● Provided records:
□ □ □ □ □ □ □

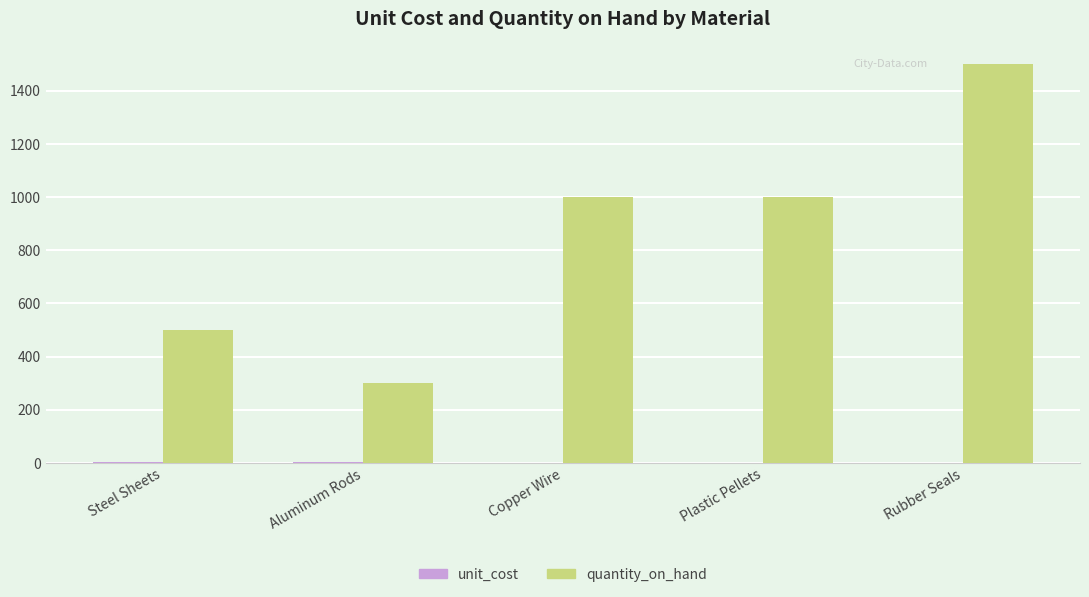

True or false: quantity_on_hand has a value of 1000.0 at Copper Wire.

True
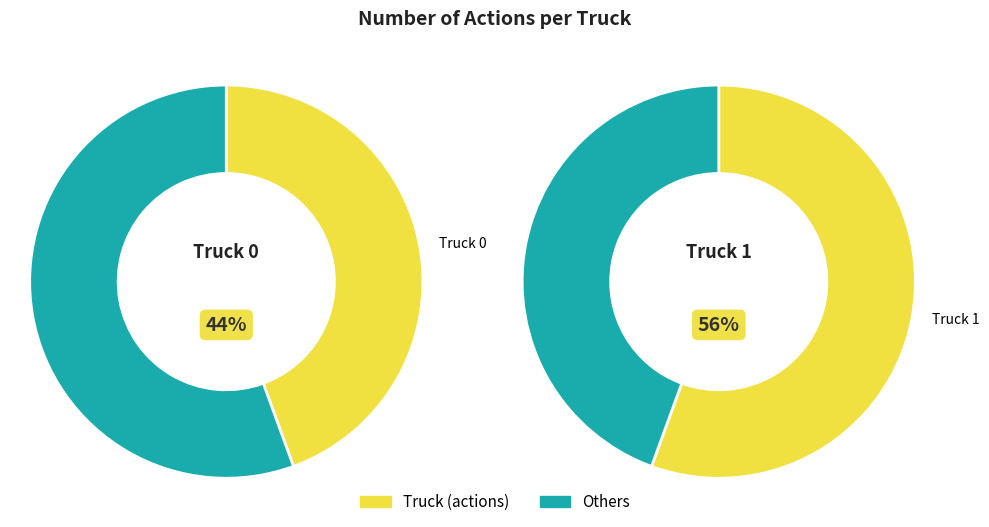

True or false: Truck 0 accounts for 51% of the total.

False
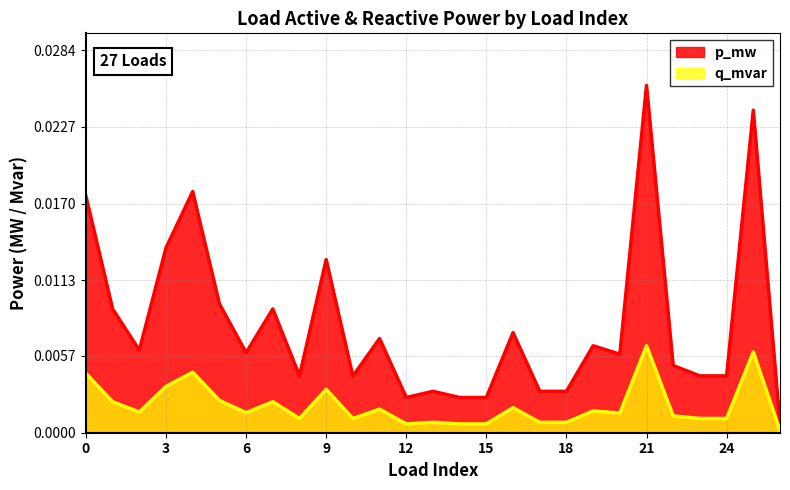

In q_mvar, how many points are higher than both neighbors (excluding endpoints)?

9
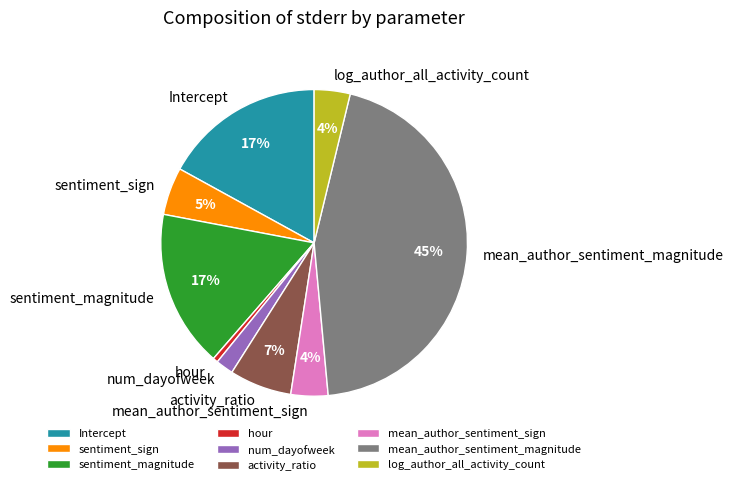

The sentiment_sign slice represents 5% of the pie. True or false?

True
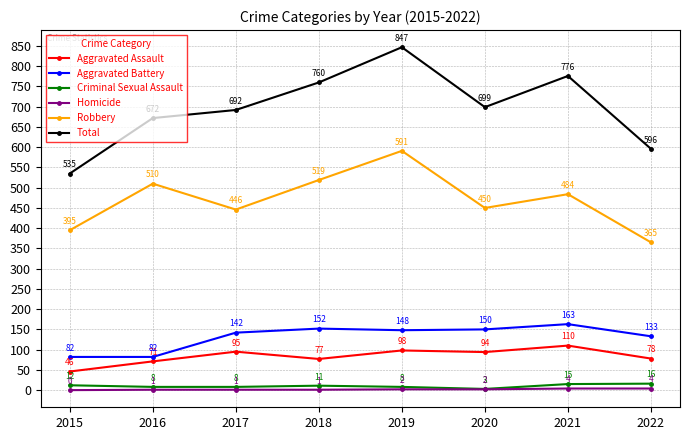

How many lines are shown in the chart?

6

□ □ □ □ □ □ □

● Task to complete:
Copy the rows above word for word, leaving out the pictures.

● Your solution:
True or false: quantity_on_hand has a value of 1000.0 at Copper Wire.

True

True or false: Truck 0 accounts for 51% of the total.

False

In q_mvar, how many points are higher than both neighbors (excluding endpoints)?

9

The sentiment_sign slice represents 5% of the pie. True or false?

True

How many lines are shown in the chart?

6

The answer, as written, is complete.